Diablo Valley College Closes As Cases of COVID-19 Grow

Many+DVC+student+workers+rely+on+income+from+their+campus+jobs+to+pay+their+bills+and+manage+other+living+costs.+%28Pavlina+Markova%2FThe+Inquirer%29.

Many DVC student workers rely on income from their campus jobs to pay their bills and manage other living costs. (Pavlina Markova/The Inquirer).

Cheasanee Hetherington, Staff member

As confirmed cases of COVID-19 continue to rise in Contra Costa County, Diablo Valley College announced March 15 that the campus will be closed to all students starting March 18.

The closure’s duration is currently unknown. A faculty email from communications and marketing director Chrisanne Knox said DVC is monitoring the situation and looking to “minimize the spread of this virus and reduce the impact COVID-19 may have on … programs and services.”

On March 3 Contra Costa Health Services confirmed the county’s first case of COVID-19, and by March 16 the number grew to 34.

In preparation for the closure, teachers began uploading curriculum online last week. Instructors should contact students by March 18 with additional information regarding remote instruction. More details regarding activity and lab classes, such as art or biology, should be expected within the upcoming week.

Multiple large campus events have been impacted by the closure, affecting gatherings between March 11 and April 25. A current list of canceled events can be found on DVC’s website.

The Health Advisory page on DVC’s website said that general community risk is “ still considered low, but we are taking this situation very seriously, and taking all possible measures to mitigate the health risks to the extent possible.” 

Community impact has grown beyond higher education.
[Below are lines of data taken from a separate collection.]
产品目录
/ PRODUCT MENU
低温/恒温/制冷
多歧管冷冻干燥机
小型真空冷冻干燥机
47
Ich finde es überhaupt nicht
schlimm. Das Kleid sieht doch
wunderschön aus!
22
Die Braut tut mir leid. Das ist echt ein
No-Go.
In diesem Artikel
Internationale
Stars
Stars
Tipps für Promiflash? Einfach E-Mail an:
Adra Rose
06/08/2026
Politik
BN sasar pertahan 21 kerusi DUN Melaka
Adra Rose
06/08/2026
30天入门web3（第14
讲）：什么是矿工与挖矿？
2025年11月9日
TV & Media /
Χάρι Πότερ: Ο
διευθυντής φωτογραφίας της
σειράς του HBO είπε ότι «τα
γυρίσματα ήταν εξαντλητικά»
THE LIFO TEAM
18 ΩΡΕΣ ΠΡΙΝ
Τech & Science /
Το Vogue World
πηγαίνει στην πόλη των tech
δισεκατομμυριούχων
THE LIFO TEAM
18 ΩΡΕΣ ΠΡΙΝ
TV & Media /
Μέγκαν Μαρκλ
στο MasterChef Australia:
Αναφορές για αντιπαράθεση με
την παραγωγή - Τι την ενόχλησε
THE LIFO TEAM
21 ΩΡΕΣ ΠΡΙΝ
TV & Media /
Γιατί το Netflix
Mount Diablo Unified School District will be closing March 17. The closure will affect 36 school sites across Contra Costa County. Classes are expected to resume  April 13, after spring break.

“We do not make this decision lightly, as we understand that school closures can be difficult on our families,” said superintendent Dr. Robert Martinez. We believe that this decision is in the best interest of our students and we will continue to monitor the situation and to communicate openly with our community.”

More information is expected to come out the following week as “the situation is evolving on a daily basis,” as written on DVC’s Health Advisory webpage.